Workloads are computing processes that run in different environments and work to accomplish a task. Workloads run on both physical and virtual servers and can dynamically move between environments depending on computing needs. Workloads can be different sizes and serve different purposes: some are smaller processes, and some manage entire servers; some are entire applications, and some are components of one. Because they differ considerably, workloads run best in a variety of environments. Some workloads run on-premises in a physical server and some exist entirely in the cloud.
Two common types of workloads are static and dynamic workloads. A static workload stays relatively constant over a long period of time, using very similar amounts of compute resources on a steady schedule. Dynamic workloads, however, adjust dramatically as demands arise; they’re also known as temporary workloads. If a compute process arose that required multiple servers or cloud environments, a dynamic workload would require greater flexibility and availability to run efficiently.

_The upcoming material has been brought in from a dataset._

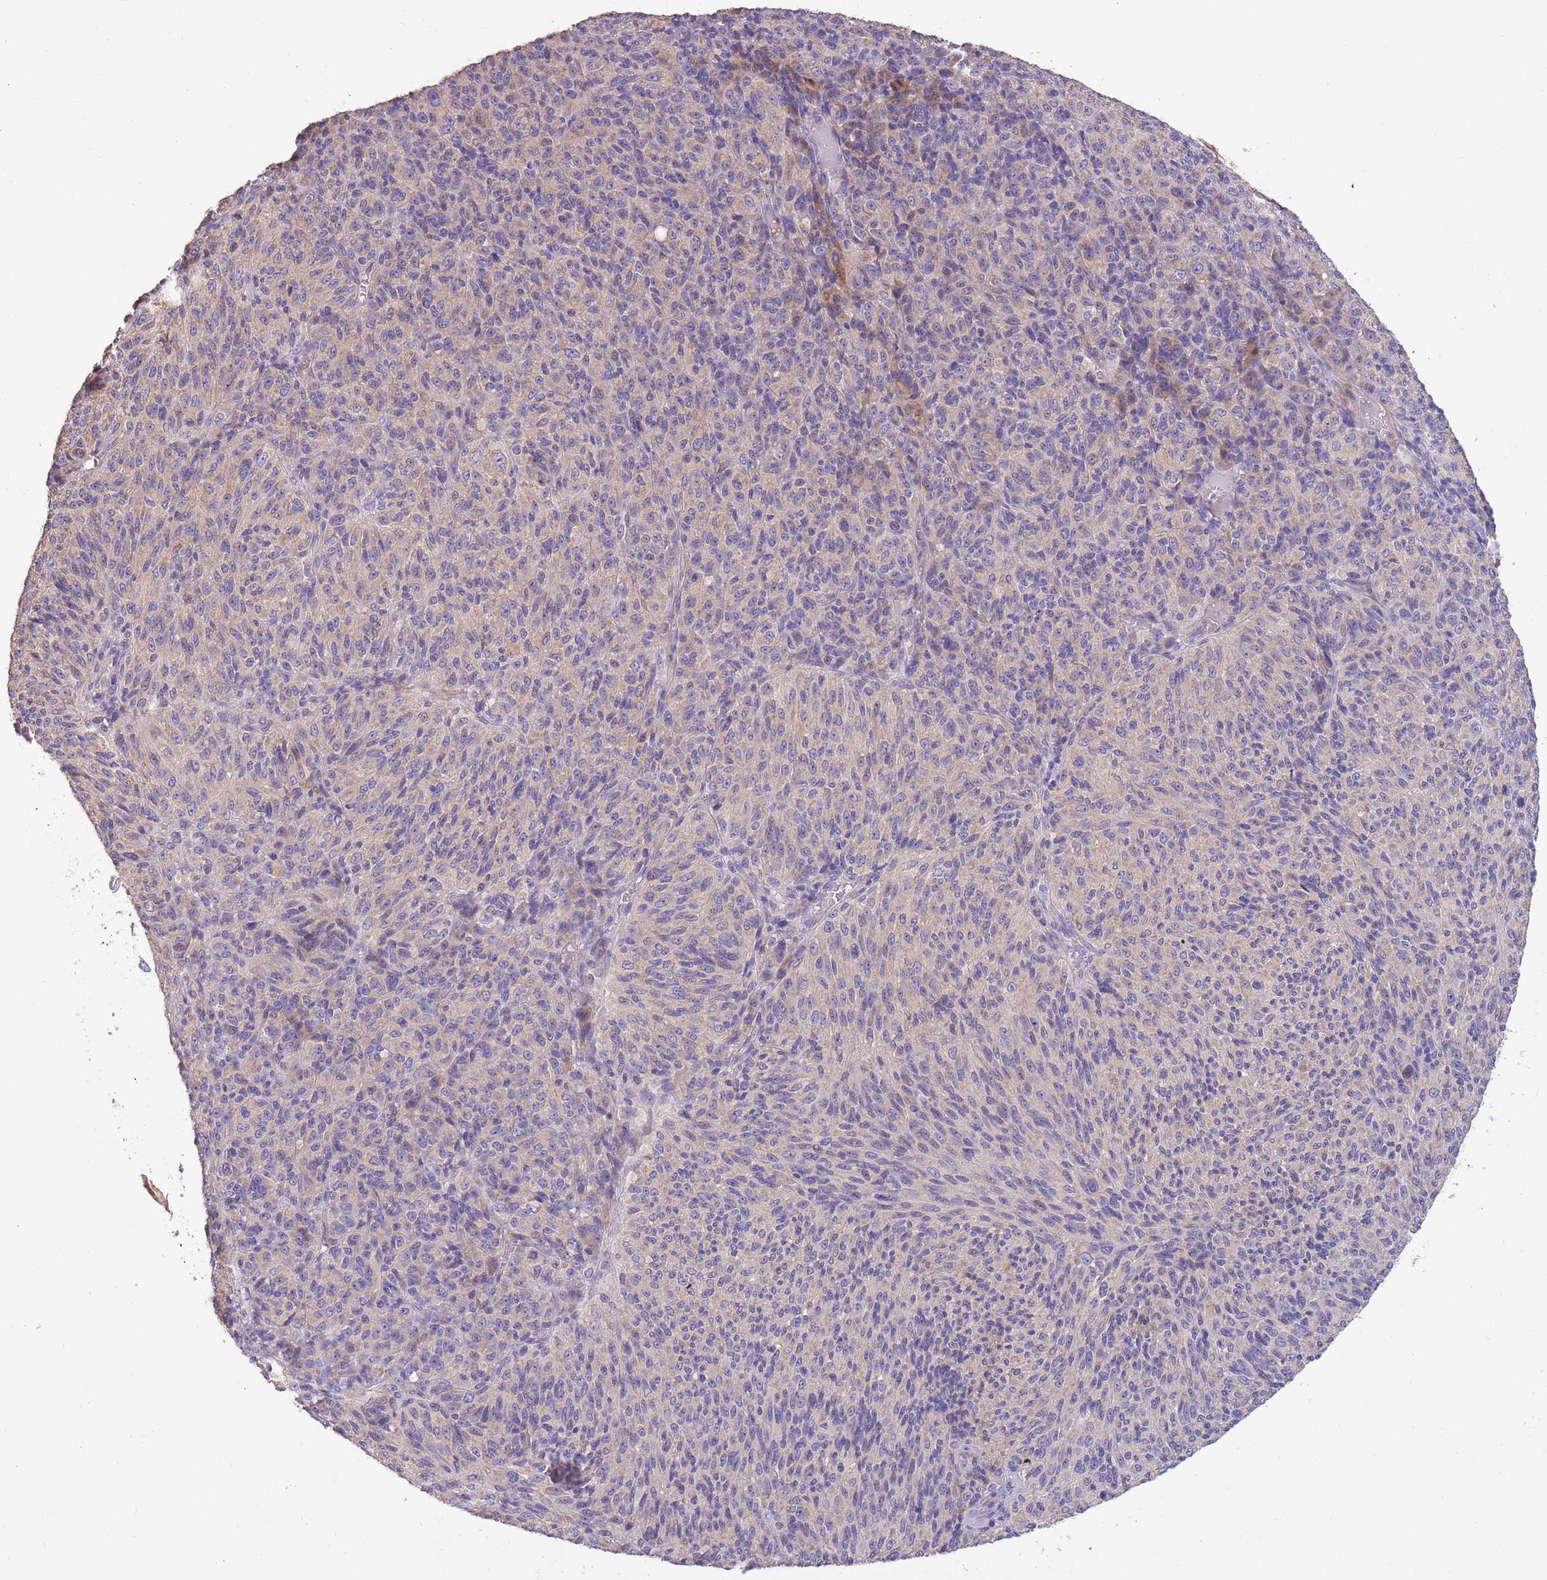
{"staining": {"intensity": "negative", "quantity": "none", "location": "none"}, "tissue": "melanoma", "cell_type": "Tumor cells", "image_type": "cancer", "snomed": [{"axis": "morphology", "description": "Malignant melanoma, Metastatic site"}, {"axis": "topography", "description": "Brain"}], "caption": "A micrograph of human melanoma is negative for staining in tumor cells.", "gene": "TRMO", "patient": {"sex": "female", "age": 56}}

Workloads can also run in containers. Containers provide isolation for applications and processes that are running on the same server. Containers can save resources by running more workloads and applications on one server; they’re much lighter than virtual machines, for example, and can be transferred more easily between environments.
Running workloads in a cloud environment provides added flexibility and agility for computing processes. Running workloads in multiple clouds adds another layer of compute resources: if a server is overloaded or the workload suddenly requires more resources, workloads that run in multiple clouds can move to another server or cloud that has more availability. However, not all workloads run best in the cloud; some may be better suited to on-premises servers.
Workloads require space and energy, and intelligent workload management transfers them to a server that can run them most efficiently. Load balancers, which can be found in hardware or software, distribute workloads across servers and hybrid cloud environments. This maximizes computing resources, transferring workloads to an environment where they will run most effectively.